Mit der diffamierenden, weil entmenschlichenden Bezeichnung "hood rats" sind obdachlose Menschen in einem Stadtviertel der unteren sozialen Schicht gemeint, so auch in einem gleichnamigen Porno. Eine Verbindung zu den Nagetieren wird auch darin gesehen, dass sie ihrer sozialen Situation so wenig entkommen können wie Ratten einer Falle (Urbandictionary: "Trapped in the hood like a rat in the maze"). Mit der Bezeichnung "gym rats" im Porno "Gym Rat Jackoff" sind Männer gemeint, die Fitness-Studios nur zum Zweck sexueller Aufrisse aufsuchen (Urbandictionary).

Im Schwulenporno "Horny Water Rats" kann die Bezeichnung "water rat" mit Prostitution assoziiert werden (Urbandictionary: "Derogatory Australian slang for a ship's prostitute"), während der Titel des in Deutschland produzierten Pornos "Water Rats" (aka "Wasserratten") des Labels "Wurstfilm" vermutlich nur die Bedeutung von Menschen hat, die sich gerne im Wasser aufhalten. Mit der Bezeichnung "Mausefalle" lässt sich – ganz ohne Symbolik – auch auf einvernehmliche SM-Rollenspiele verweisen ("Bound Gods. Mousetraps and motor cycles"). Ein Pornolabel heißt "Black Rat".
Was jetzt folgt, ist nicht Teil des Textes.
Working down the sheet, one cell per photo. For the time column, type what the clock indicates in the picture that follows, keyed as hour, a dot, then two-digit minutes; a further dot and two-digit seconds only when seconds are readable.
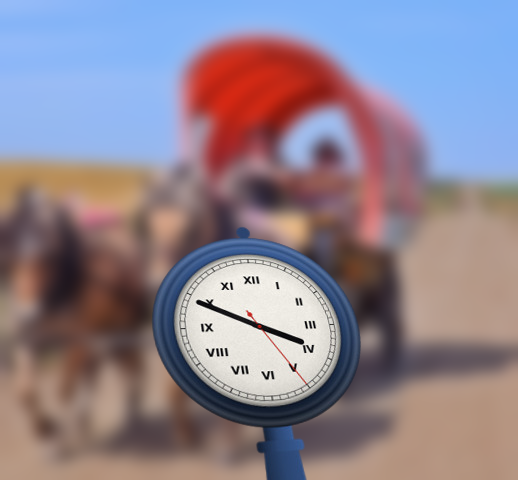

Schmetterlinge – Liebe, Lust und Leichtigkeit

Der zarte, sensible Schmetterling ist ein erotisches Symbol der Unschuld und Unberührtheit, indem er farbenprächtig die Schönheit der entfalteten Seele darstellt. Verliebte Menschen drücken ihre Gefühle mit der Metapher "Schmetterlinge im Bauch" aus. Wegen der Befreiung aus einem Kokon und der Verwandlung von einer unansehnlichen Raupe in einen schönen Schmetterling können diese Tiere auch eine vom Körper befreite Seele, eine seelische Wandlungsfähigkeit und in einigen Fällen auch Trans*-Identität symbolisieren. Wegen seiner kurzen Lebensspanne ist der Schmetterling auch ein Sinnbild des flüchtigen Lebens und der Vergänglichkeit.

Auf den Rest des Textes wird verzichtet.